Richard, there is a point that it is looking very bad and there is a lot of anger out there. And indeed the AFP have come out and said that they don’t in fact have the man power to control these sorts of things. Well I think what has an impact on communities such as Jamie’s, is the kind of scaremongering that Jamie is engaging in. Well, we all know that Inverbrackie facility is one which has families and kids in it, it is a completely different kind of facility to what we see at Villawood, but in any event, if you look at the comments…
 
BRIGGS:

So it’s okay not have police there mate? Is that right?

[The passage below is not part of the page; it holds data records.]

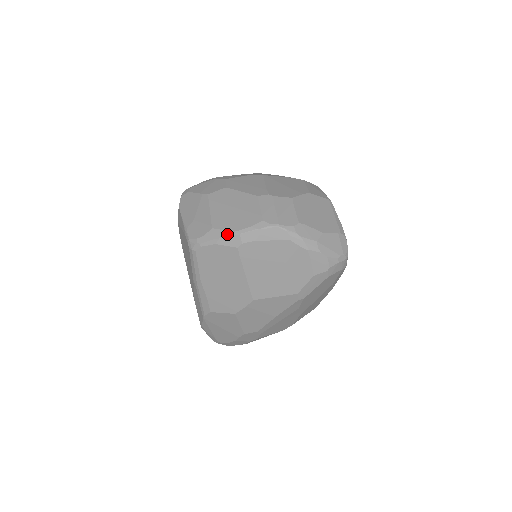
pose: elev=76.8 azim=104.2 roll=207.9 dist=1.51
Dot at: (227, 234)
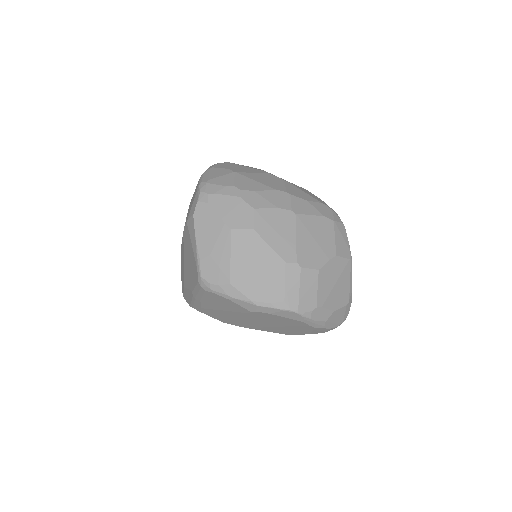
Dot at: (244, 299)
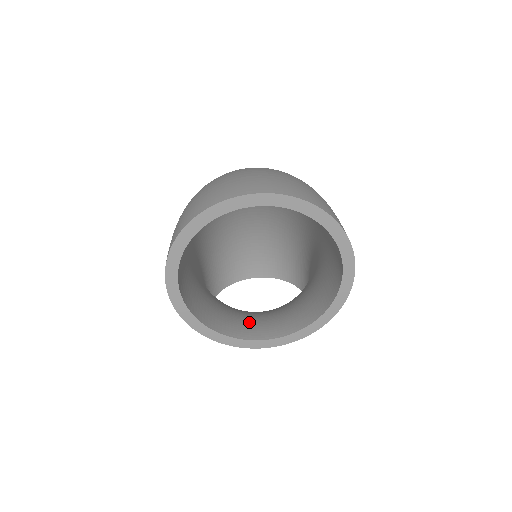
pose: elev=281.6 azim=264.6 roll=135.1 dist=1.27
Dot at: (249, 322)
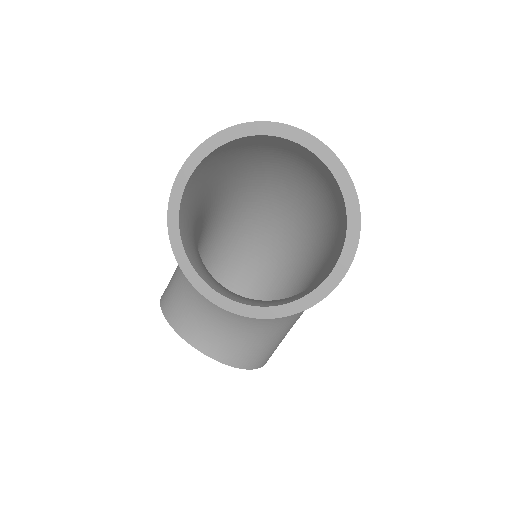
Dot at: (212, 277)
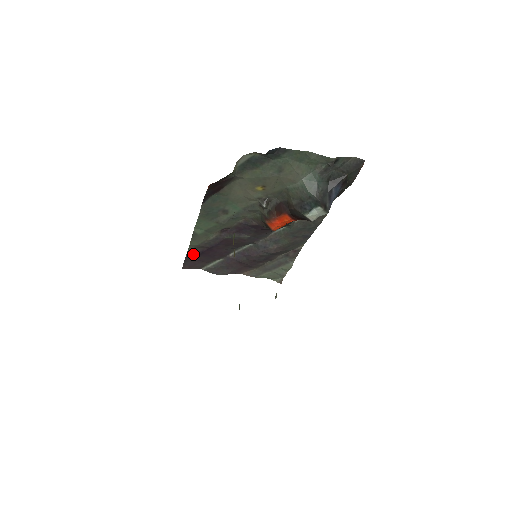
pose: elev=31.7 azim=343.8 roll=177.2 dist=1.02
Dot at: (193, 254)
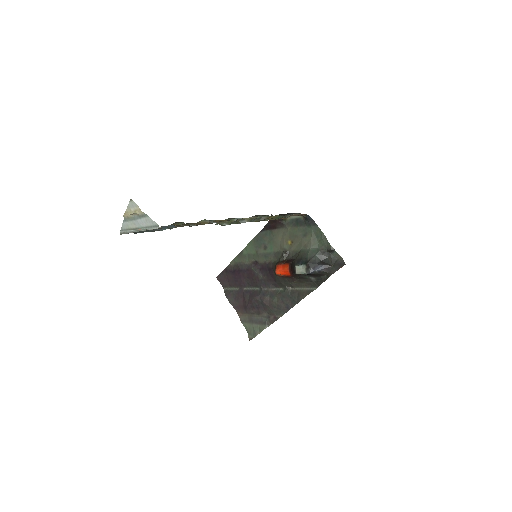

So it is okay to have police that can’t investigate?
 
MARLES:
 
If you let me finish?  If you listen to the comments or look at the comments that have been made by the South Australian Minister in today’s report, what is clear is that if there ever was an emergency situation which occurred at Inverbrackie, the South Australian Police would be there and they would be there under the direction of the AFP…
 
BRIGGS:
 
They can’t be there.
 
MARLES:
And to the extent that there needs to be greater harmonisation between the various police forces of this country to deal with circumstances of this kind, that is a process which is being led by the Federal Government right now.
 
DALLEY:
 
Alright I want to move on, gentlemen you have got about twenty seconds each. I want marks out of ten for Julia Gillard’s trip mainly to our north east Asian trading partners and to the disaster site in Japan,
Jamie Briggs, would you give her any marks out of ten?
 
BRIGGS:
 
Look, I think she performed reasonably okay overseas. But she should have been here; she should have been here trying to explain her disastrous policies on border protection, her disastrous carbon tax.
 
DALLEY:
 
Okay alright, Richard, what’s your mark out of the ten for Julia Gillard’s trip overseas?
 
MARLES:
 
A ten out of ten. This was going to our major trading partners, trade is about jobs and that is what she was promoting. But she was also the first foreign leader to visit Japan after their terrible disaster, I think that was really important in terms of our relationship with that country.
 
DALLEY:
 
To be fair, I have to get marks out of ten for Tony Abbott’s trip around Australia. Jamie, you have literally got five seconds?
 
BRIGGS:
 
Tony Abbott’s doing what a good leader should do, getting around the country.
 
DALLEY:
 
Alright, Richard, marks out of ten for Tony Abbott?
 
MARLES:
 
I will give him two, I mean on carbon price and immigration; it was completely off the card.
 
DALLEY:
 
Alright, two out of ten, we will have to leave it there.
 
MARLES:
 
But it is important in terms of what he raised in terms of indigenous Australians.
 
DALLEY:
 
Okay, well that’s an issue for another day. Gentleman, thank you so much, we have run out of time. Richard Marles and Jamie Briggs, appreciate it. And that is it for AM Agenda, thanks for joining us.